--- PROBLEM DESCRIPTION ---
Copy out, word for word, the lines in the rows below, starting with the line containing "di portanza per" and ending with the last line of the rows, both included.

Data excerpts
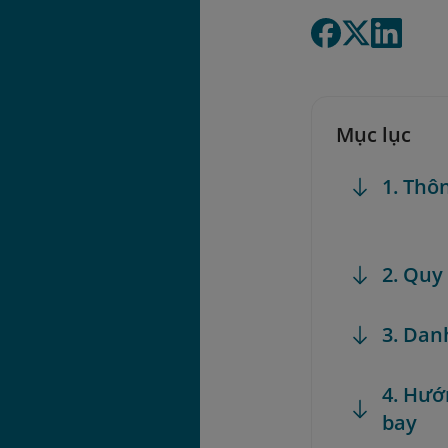
Mục lục
1. Thô
2. Quy
3. Dan
4. Hướ
bay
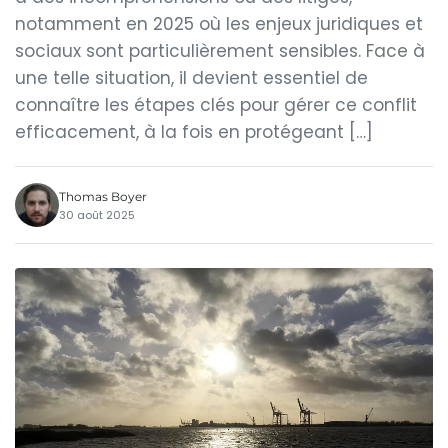
notamment en 2025 où les enjeux juridiques et
sociaux sont particulièrement sensibles. Face à
une telle situation, il devient essentiel de
connaître les étapes clés pour gérer ce conflit
efficacement, à la fois en protégeant […]
Thomas Boyer
30 août 2025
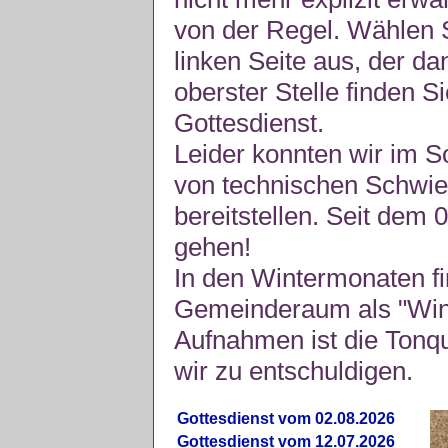
von der Regel. Wählen S
linken Seite aus, der da
oberster Stelle finden S
Gottesdienst.
Leider konnten wir im 
von technischen Schwie
bereitstellen. Seit dem 
gehen!
In den Wintermonaten fi
Gemeinderaum als "Winte
Aufnahmen ist die Tonquli
wir zu entschuldigen.
Gottesdienst vom 02.08.2026
Gottesdienst vom 12.07.2026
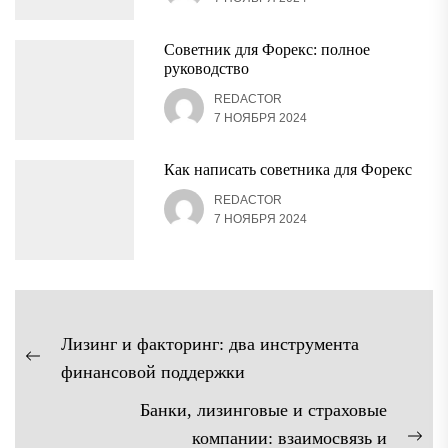
Советник для Форекс: полное
руководство
REDACTOR
7 НОЯБРЯ 2024
Как написать советника для Форекс
REDACTOR
7 НОЯБРЯ 2024
Навигация
Лизинг и факторинг: два инструмента
по
Предыдущая
финансовой поддержки
записям
запись:
Банки, лизинговые и страховые
компании: взаимосвязь и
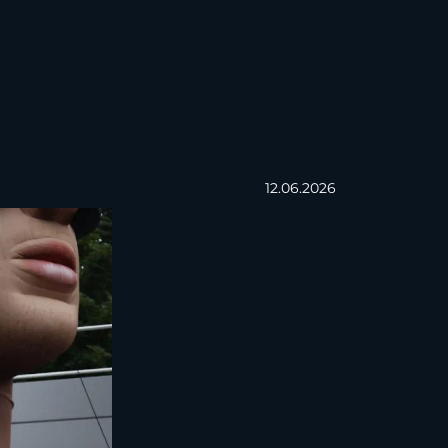
12.06.2026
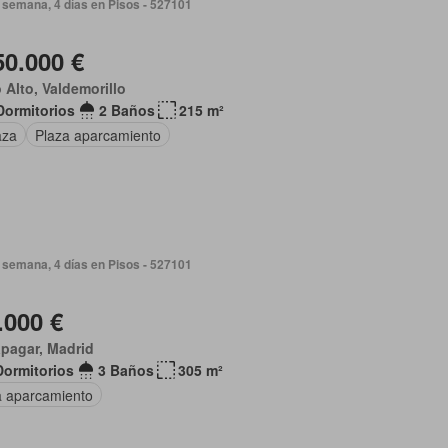
 semana, 4 días en Pisos - 527101
50.000 €
 Alto, Valdemorillo
Dormitorios
2 Baños
215 m²
aza
Plaza aparcamiento
 semana, 4 días en Pisos - 527101
.000 €
pagar, Madrid
Dormitorios
3 Baños
305 m²
a aparcamiento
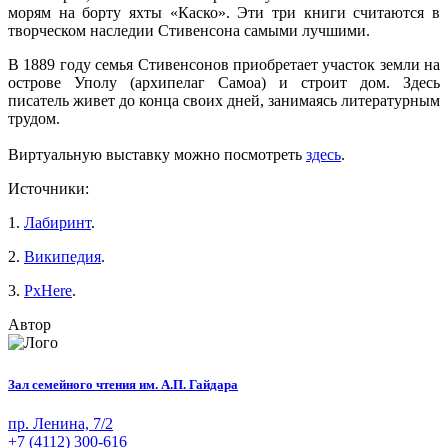
морям на борту яхты «Каско». Эти три книги считаются в
творческом наследии Стивенсона самыми лучшими.
В 1889 году семья Стивенсонов приобретает участок земли на
острове Уполу (архипелаг Самоа) и строит дом. Здесь
писатель живет до конца своих дней, занимаясь литературным
трудом.
Виртуальную выставку можно посмотреть
здесь
.
Источники:
1.
Лабиринт
.
2.
Википедия
.
3.
PxHere
.
Автор
Зал семейного чтения им. А.П. Гайдара
пр. Ленина, 7/2
+7 (4112) 300-616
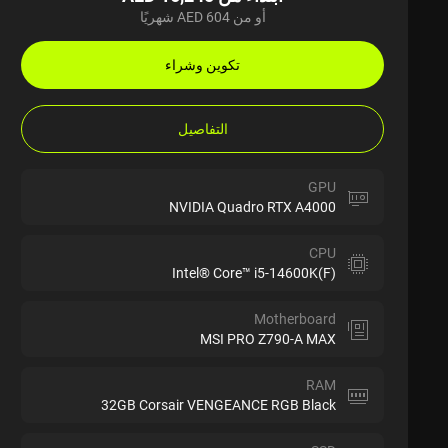
أو من AED 604 شهريًا
تكوين وشراء
التفاصيل
GPU
NVIDIA Quadro RTX A4000
CPU
Intel® Core™ i5-14600K(F)
Motherboard
MSI PRO Z790-A MAX
RAM
32GB Corsair VENGEANCE RGB Black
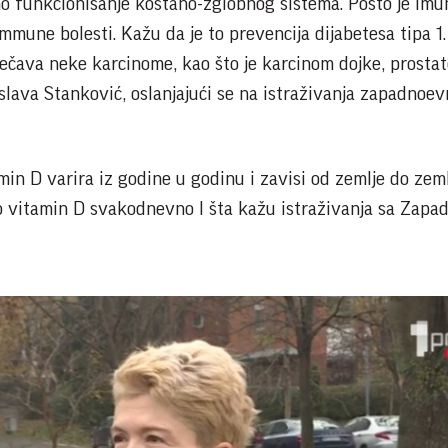
o funkcionisanje koštano-zglobnog sistema. Pošto je imu
mune bolesti. Kažu da je to prevencija dijabetesa tipa 1.
čava neke karcinome, kao što je karcinom dojke, prostate
slava Stanković, oslanjajući se na istraživanja zapadnoe
in D varira iz godine u godinu i zavisi od zemlje do zeml
o vitamin D svakodnevno I šta kažu istraživanja sa Zapad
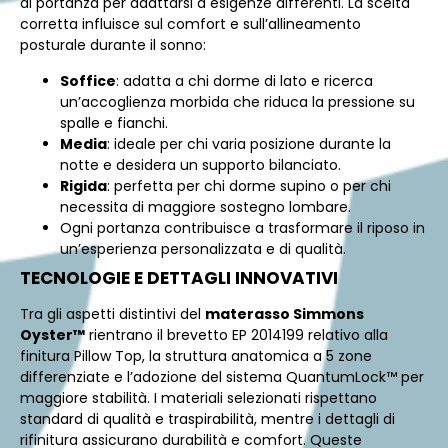
di portanza per adattarsi a esigenze differenti. La scelta
corretta influisce sul comfort e sull’allineamento
posturale durante il sonno:
Soffice
: adatta a chi dorme di lato e ricerca
un’accoglienza morbida che riduca la pressione su
spalle e fianchi.
Media
: ideale per chi varia posizione durante la
notte e desidera un supporto bilanciato.
Rigida
: perfetta per chi dorme supino o per chi
necessita di maggiore sostegno lombare.
Ogni portanza contribuisce a trasformare il riposo in
un’esperienza personalizzata e di qualità.
TECNOLOGIE E DETTAGLI INNOVATIVI
Tra gli aspetti distintivi del
materasso Simmons
Oyster™
rientrano il brevetto EP 2014199 relativo alla
finitura Pillow Top, la struttura anatomica a 5 zone
differenziate e l’adozione del sistema QuantumLock™ per
maggiore stabilità. I materiali selezionati rispettano
standard di qualità e traspirabilità, mentre i dettagli di
rifinitura assicurano durabilità e comfort. Queste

--- SOLUTION ---
di portanza per adattarsi a esigenze differenti. La scelta
corretta influisce sul comfort e sull’allineamento
posturale durante il sonno:
Soffice
: adatta a chi dorme di lato e ricerca
un’accoglienza morbida che riduca la pressione su
spalle e fianchi.
Media
: ideale per chi varia posizione durante la
notte e desidera un supporto bilanciato.
Rigida
: perfetta per chi dorme supino o per chi
necessita di maggiore sostegno lombare.
Ogni portanza contribuisce a trasformare il riposo in
un’esperienza personalizzata e di qualità.
TECNOLOGIE E DETTAGLI INNOVATIVI
Tra gli aspetti distintivi del
materasso Simmons
Oyster™
rientrano il brevetto EP 2014199 relativo alla
finitura Pillow Top, la struttura anatomica a 5 zone
differenziate e l’adozione del sistema QuantumLock™ per
maggiore stabilità. I materiali selezionati rispettano
standard di qualità e traspirabilità, mentre i dettagli di
rifinitura assicurano durabilità e comfort. Queste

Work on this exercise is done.